Thursday's move was the first increase in any of the Fed's lending rates since the financial crisis blew up in 2007 and the first rate change since December 2008.
It followed China's moves to curb lending to slow the world's third largest economy. That served as a reminder that the period of cheap cash that led to last year's stock market rally may be slowly drawing to an end.
Still, a Reuters poll on Friday showed the large financial firms that do business directly with the Fed do not think the discount rate move reflects a broader shift in monetary policy. Most think a benchmark rate hike won't come before the second half of the year.
Fed funds futures contracts have priced in a quarter point hike by November, with chances of another quarter point hike in December on the rise.
Investors know the Fed is marching toward a hike, said Quincy Krosby, market strategist at Prudential Financial in Newark, New Jersey. The question is, 'Is it a long or a short march?'
U.S. RECOVERING, PRICE PRESSURES TAME
The Fed's view of economy has brightened in recent months. Businesses are slashing fewer jobs and buying more equipment and software while consumer spending has picked up moderately.
But while Dudley acknowledged that recovery was under way, he said unemployment remained unacceptably high and credit hard to come by. That, he said, will keep growth modest and inflation under control.
The government reported Friday that U.S. consumer prices excluding food and energy fell last month for the first time since 1982, helping government bond prices reverse some of the losses booked after Thursday's discount rate hike.
St. Louis Federal Reserve Bank President James Bullard said on Thursday that talk of a benchmark rate hike was overblown, while Atlanta Fed President Dennis Lockhart said in a speech that loose monetary policy is necessary to support a recovery that is in an early stage and, in my view, still fragile.
Some other central banks have begun to tighten policy. But Bill Gross, co-chief investment officer of Pacific Investment Management Co., the world's biggest bond firm, said he doubts the Fed is in a rush to follow suit.
I don't think this changes anything. The Fed is still on hold in our opinion, he said. I don't think the Fed dares increase the fed funds or policy rate in the face of unemployment at double-digit type of levels.

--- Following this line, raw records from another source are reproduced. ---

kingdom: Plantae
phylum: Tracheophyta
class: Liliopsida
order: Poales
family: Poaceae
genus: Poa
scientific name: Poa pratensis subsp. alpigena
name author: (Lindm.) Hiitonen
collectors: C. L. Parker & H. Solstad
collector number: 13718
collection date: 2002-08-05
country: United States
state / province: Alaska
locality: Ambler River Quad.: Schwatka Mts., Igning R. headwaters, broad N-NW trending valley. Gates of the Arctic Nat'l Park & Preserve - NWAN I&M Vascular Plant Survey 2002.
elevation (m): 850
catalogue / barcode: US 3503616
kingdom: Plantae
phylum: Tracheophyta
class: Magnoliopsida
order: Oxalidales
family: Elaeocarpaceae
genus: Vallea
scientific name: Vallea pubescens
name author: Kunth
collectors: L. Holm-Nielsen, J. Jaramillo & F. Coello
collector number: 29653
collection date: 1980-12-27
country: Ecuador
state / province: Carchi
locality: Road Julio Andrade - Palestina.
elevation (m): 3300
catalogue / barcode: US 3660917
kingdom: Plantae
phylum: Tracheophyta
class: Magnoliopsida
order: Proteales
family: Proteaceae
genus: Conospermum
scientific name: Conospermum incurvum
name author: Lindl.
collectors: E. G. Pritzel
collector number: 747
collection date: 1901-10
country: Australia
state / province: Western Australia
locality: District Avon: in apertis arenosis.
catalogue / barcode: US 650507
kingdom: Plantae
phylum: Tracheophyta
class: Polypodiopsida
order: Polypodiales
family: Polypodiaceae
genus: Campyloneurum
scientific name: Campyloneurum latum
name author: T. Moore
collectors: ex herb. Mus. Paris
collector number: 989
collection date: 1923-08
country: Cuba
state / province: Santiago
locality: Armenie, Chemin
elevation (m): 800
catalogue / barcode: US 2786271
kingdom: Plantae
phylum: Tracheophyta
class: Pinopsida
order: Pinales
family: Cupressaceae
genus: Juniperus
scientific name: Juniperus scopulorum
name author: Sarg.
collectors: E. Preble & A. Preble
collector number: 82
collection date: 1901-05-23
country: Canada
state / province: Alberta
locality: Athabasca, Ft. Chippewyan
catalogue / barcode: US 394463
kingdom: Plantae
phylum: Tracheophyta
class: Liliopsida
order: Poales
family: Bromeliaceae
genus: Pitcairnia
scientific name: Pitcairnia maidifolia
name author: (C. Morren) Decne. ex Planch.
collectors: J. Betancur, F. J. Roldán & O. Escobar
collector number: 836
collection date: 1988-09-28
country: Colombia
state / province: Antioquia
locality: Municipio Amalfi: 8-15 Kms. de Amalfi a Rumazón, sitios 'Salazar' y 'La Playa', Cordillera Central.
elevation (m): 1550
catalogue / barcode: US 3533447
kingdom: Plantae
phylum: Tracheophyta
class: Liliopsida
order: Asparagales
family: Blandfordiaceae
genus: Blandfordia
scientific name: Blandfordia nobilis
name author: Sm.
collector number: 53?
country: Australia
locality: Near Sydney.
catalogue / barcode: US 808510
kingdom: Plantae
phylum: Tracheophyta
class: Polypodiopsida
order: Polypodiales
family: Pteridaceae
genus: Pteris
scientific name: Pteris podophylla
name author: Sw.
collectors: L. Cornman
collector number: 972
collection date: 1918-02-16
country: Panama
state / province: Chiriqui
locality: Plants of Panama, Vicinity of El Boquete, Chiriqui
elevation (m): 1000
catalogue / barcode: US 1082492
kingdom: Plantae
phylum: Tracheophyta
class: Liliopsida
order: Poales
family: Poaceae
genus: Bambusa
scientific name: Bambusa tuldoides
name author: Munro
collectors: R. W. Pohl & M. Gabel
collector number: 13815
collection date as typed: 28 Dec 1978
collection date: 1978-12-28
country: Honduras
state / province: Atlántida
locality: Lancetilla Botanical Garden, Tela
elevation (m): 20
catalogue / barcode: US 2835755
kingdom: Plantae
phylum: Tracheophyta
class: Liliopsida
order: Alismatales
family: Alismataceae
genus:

Before the financial crisis, the discount rate was typically a full percentage point above the federal funds rate. Thursday's decision begins to move it back nearer to its traditional premium and the Fed said it would assess whether it needed to further widen the spread between the two rates.
In an interview with Reuters Insider TV on Friday, former Fed governor Lyle Gramley said the hike in the discount rate was part of the process of normalization and predicted one or two more such hikes before it raises benchmark rates, likely in early 2011.
But others said the Fed had introduced uncertainty into the market, which would continue to impact investor risk appetite and prices.
The Fed is saying it's normalization, said Boris Schlossberg, director of research at GFT Forex in New York, but if you go from dovish to normal, that's tightening.